There has been discovered in Sumner county, Tennessee, near the stone graves and mounds of Castalian springs, a valuable pictograph, the ancient engraved stone which we have taken the liberty to entitle a Group of Tennessee Mound Builders.
This engraved stone, the property of the Tennessee Historical Society, is a flat, irregular slab of hard limestone, about 19 inches long and 15 inches wide. It bears every evidence of very great age. * * * The stone was found on Rocky creek, in Sumner county, and was presented, with other relics, to the Tennessee Historical Society about twelve years ago. * * *
It is evidently an ideograph of significance, graven with a steady and skillful hand, for a specific purpose, and probably records or commemorates some important treaty or public or tribal event. * * * Indian chiefs fully equipped with the insignia of office, are arrayed in fine apparel. Two leading characters are vigorously shaking hands in a confirmatory way. The banner or shield, ornamented with the double serpent emblem and other symbols, is, doubtless, an important feature of the occasion. Among the historic Indians, no treaty was made without the presence or presentation of the belt of wampum. This, the well-dressed female of the group appears to grasp in her hand, perhaps as a pledge of the contract. The dressing of the hair, the remarkable scalloped skirts, the implements used, the waistbands, the wristlets, the garters, the Indian leggings and moccasins, the necklace and breastplates, the two banners, the serpent emblem, the tattoo stripes, the ancient pipe, all invest this pictograph with unusual interest. * * * The double serpent emblem or ornament upon the banner may have been the badge or totem of the tribe, clan, or family that occupied the extensive earthworks at Castalian springs in Sumner county, near where the stone was found. The serpent was a favorite emblem or totem of the Stone Grave race of Tennessee, and is one of the common devices engraved on the shell gorgets taken from the ancient cemeteries. * * * The circles or sun symbol ornaments on the banners and dresses are the figures most frequently graven on the shell gorgets found near Nashville.

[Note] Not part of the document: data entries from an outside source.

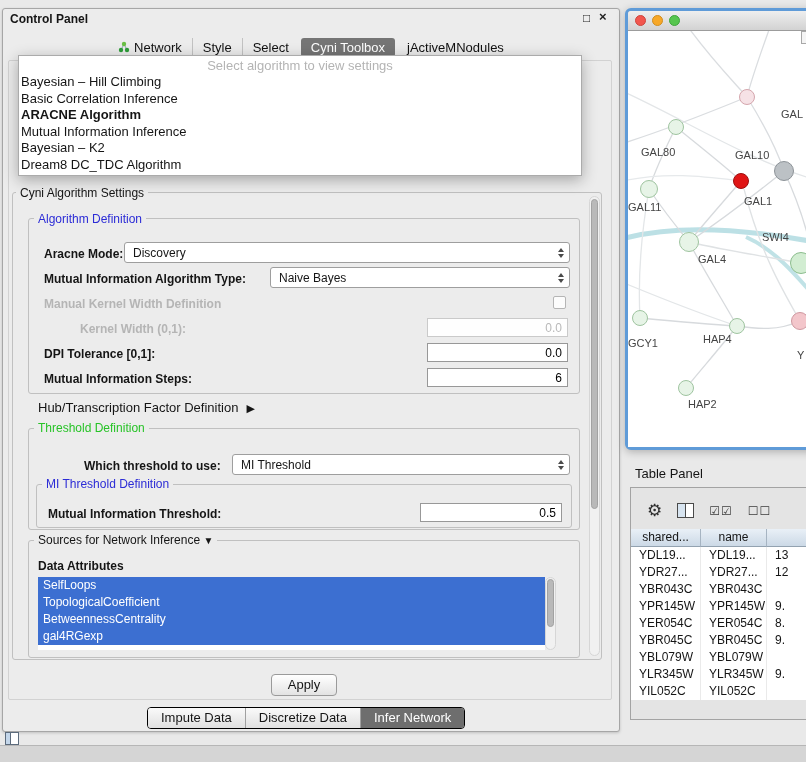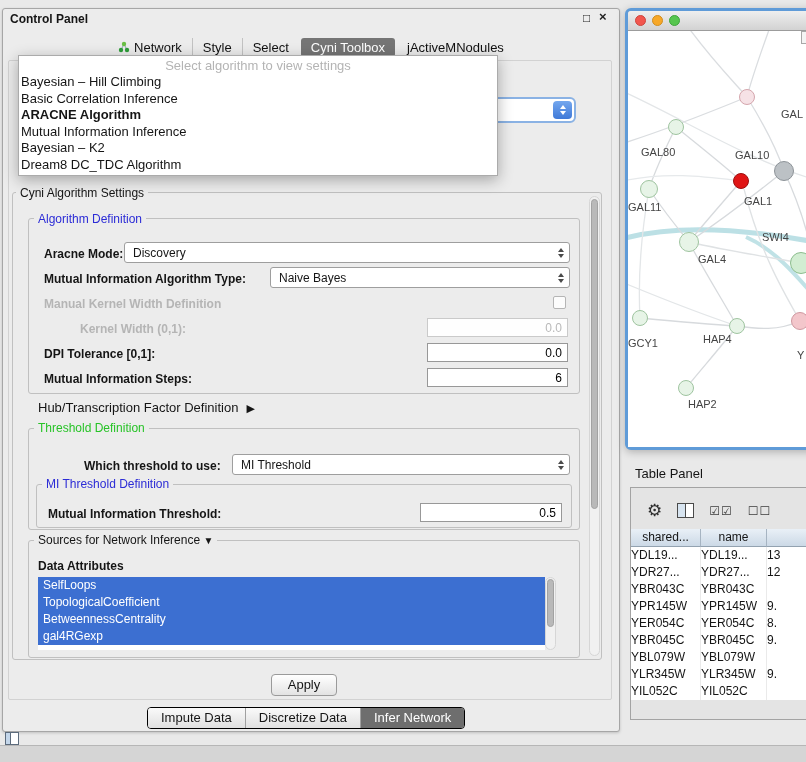--- a/index.html
+++ b/index.html
@@ -32,7 +32,7 @@
   .wtri-dn { width:0; height:0; border-left:3px solid transparent; border-right:3px solid transparent; border-top:4px solid #fff; }
 
   
-  .popup { left:18px; top:55px; width:480px; height:121px; background:#fff;
+  .popup { left:18px; top:55px; width:564px; height:121px; background:#fff;
            border:1px solid #ababab; box-shadow:0 4px 14px rgba(0,0,0,.3); z-index:10; padding-top:2px; }
   .popup .prompt { display:block; text-align:center; color:#b4b4b4; font-size:13px; line-height:16px; }
   .popup .pitem { display:block; font-size:13px; line-height:16.5px; padding-left:2px; white-space:nowrap; }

The following summary of the translation, kindly furnished by Mr. Pom K. Soh of an article, “Pictures of Dokatu or so-called bronze bell,” by Mr. K. Wakabayashi (a), in the Bulletin of the Tōkyō Anthropological Society, refers to Pl. LII. The author saw the bell described at the town of Takoka, Japan, in August, 1891. The “pictures” on it were fourteen in number, cast in the metal of the bell, each one occupying a separate compartment and running around the bell in several bands. The author took rubbings of the pictures, lithographs of which are published as illustrations of his article, and from these the eight pictures now presented in actual size are selected, the remainder being of the same general character, and some of them nearly identical with those selected. The information obtained is that the bell, which is iron and not bronze, was procured before, and perhaps long before, the present century from Jisei, in the village of Sasakura in the state of Yetsin, and had been excavated from a mountain at Samki. Copies of the markings upon it were taken in 1817 to a high authority at Yedo, now Tōkyō. It is believed that the markings illustrate or are related to a national story, “Kanden Ko Hitsu,” written by Ban Kokei. A few similar bells or fragments of them, some being bronze, have been found in various parts of the Japanese empire. One, which is bronze, height about 3½ feet, and diameter somewhat more than 1 foot, was dug up in Hanina in the year A. D. 821.
BUREAU OF ETHNOLOGY TENTH ANNUAL REPORT PL. LII
PICTURES ON DŌTAKU, JAPAN.
The interest of the drawings on Pl. LII, in the present connection, consists in their remarkable similarity, both in form and apparent motive, with several of those found in the western continent and figured in the present work. Thus, a is to be compared with characters on Figs. [437] and [1227] and others referring to the human form, the cross, and the dragon-fly; b with Figs. [57], [165] b and [1261] l; the two characters in c, respectively, with Fig. [1262]; the mantis, and Fig. [1129], one form of star; d with a common turtle form, as in Fig. [50]; e with Fig. [166], an Ojibwa human form, and also exhibiting gesture, and Fig. [113] a Brazilian petroglyph; and f with Fig. [657], a north-eastern Algonquian drawing. The three last-mentioned pictures, e and f and g, exhibit the peculiar internal life organ (often the conventionalized heart), noticed in Figs. [50], [700], and [701], and it is to be remarked that the largest quadruped in g has the life organ connected with the mouth, while the other quadrupeds, and those in h, show no depiction of internal organs. The human figure in g is noticeable for the American form of bow, and the upper character of h is to be compared with Figs. [104] and [148].
SECTION 3.
COMPOSITE FORMS.
The figures in this group are selected from a larger number in which the union of two animals of different kinds or that of an animal and another object indicates the union of the several qualities or attributes supposed to belong to those animals or objects. The form and use of such composite figures are familiar from the publication of the inscriptions on Egyptian monuments and papyri.